Plain-text document sources:
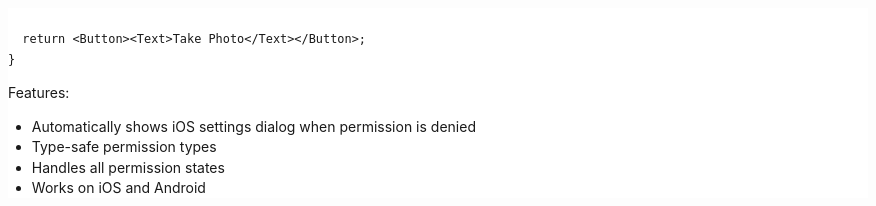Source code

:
 ```tsx
  
  return <Button><Text>Take Photo</Text></Button>;
}
```

Features:
- Automatically shows iOS settings dialog when permission is denied
- Type-safe permission types
- Handles all permission states
- Works on iOS and Android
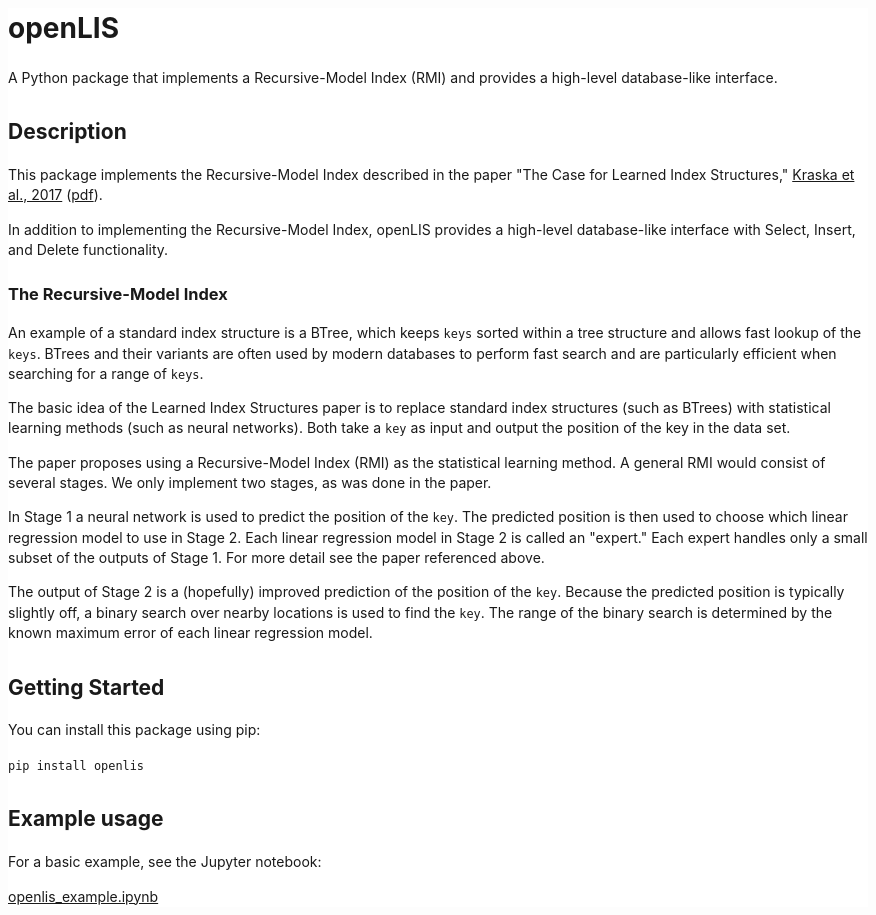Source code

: # openLIS
A Python package that implements a Recursive-Model Index (RMI) and provides a high-level database-like interface.

## Description

This package implements the Recursive-Model Index described in the paper 
"The Case for Learned Index Structures," 
[Kraska et al., 2017](http://arxiv.org/abs/1712.01208)
([pdf](http://arxiv.org/pdf/1712.01208.pdf)). 

In addition to implementing the Recursive-Model Index, openLIS provides
a high-level database-like interface with Select, Insert, and Delete functionality.

### The Recursive-Model Index

An example of a standard index structure is a BTree, which keeps `keys` sorted within a tree structure and allows fast lookup of the `keys`. BTrees and their variants are often used by modern databases to perform fast search and are particularly efficient when searching for a range of `keys`.

The basic idea of the Learned Index Structures paper is to replace standard index structures (such as BTrees) with statistical learning methods (such as neural networks). Both take a `key` as input and output the position of the key in the data set.
        
The paper proposes using a Recursive-Model Index (RMI) as the statistical learning method. A general RMI would consist of several stages. We only implement two stages, as was done in the paper.

In Stage 1 a neural network is used to predict the position of the `key`. The predicted position is then used to choose which linear regression model to use in Stage 2. Each linear regression model in Stage 2 is called an "expert." Each expert handles only a small subset of the outputs of Stage 1. For more detail see the paper referenced above.

The output of Stage 2 is a (hopefully) improved prediction of the position of the `key`. Because the predicted position is typically slightly off, a binary search over nearby locations is used to find the `key`. The range of the binary search is determined by the known maximum error of each linear regression model.





## Getting Started

You can install this package using pip:  

```
pip install openlis
```

## Example usage

For a basic example, see the Jupyter notebook:  

[openlis_example.ipynb](openlis_example.ipynb)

AIM OF THE TASK: Beginning with the first line of the records and ending with the line that contains "([pdf](http://arxiv.org/pdf/1712.01208.pdf)).", reproduce every line exactly, omitting pictures and adding nothing.

COMPLETED EXERCISE:
Source code

:
 ```tsx
  
  return <Button><Text>Take Photo</Text></Button>;
}
```

Features:
- Automatically shows iOS settings dialog when permission is denied
- Type-safe permission types
- Handles all permission states
- Works on iOS and Android
Source code

: # openLIS
A Python package that implements a Recursive-Model Index (RMI) and provides a high-level database-like interface.

## Description

This package implements the Recursive-Model Index described in the paper 
"The Case for Learned Index Structures," 
[Kraska et al., 2017](http://arxiv.org/abs/1712.01208)
([pdf](http://arxiv.org/pdf/1712.01208.pdf)). 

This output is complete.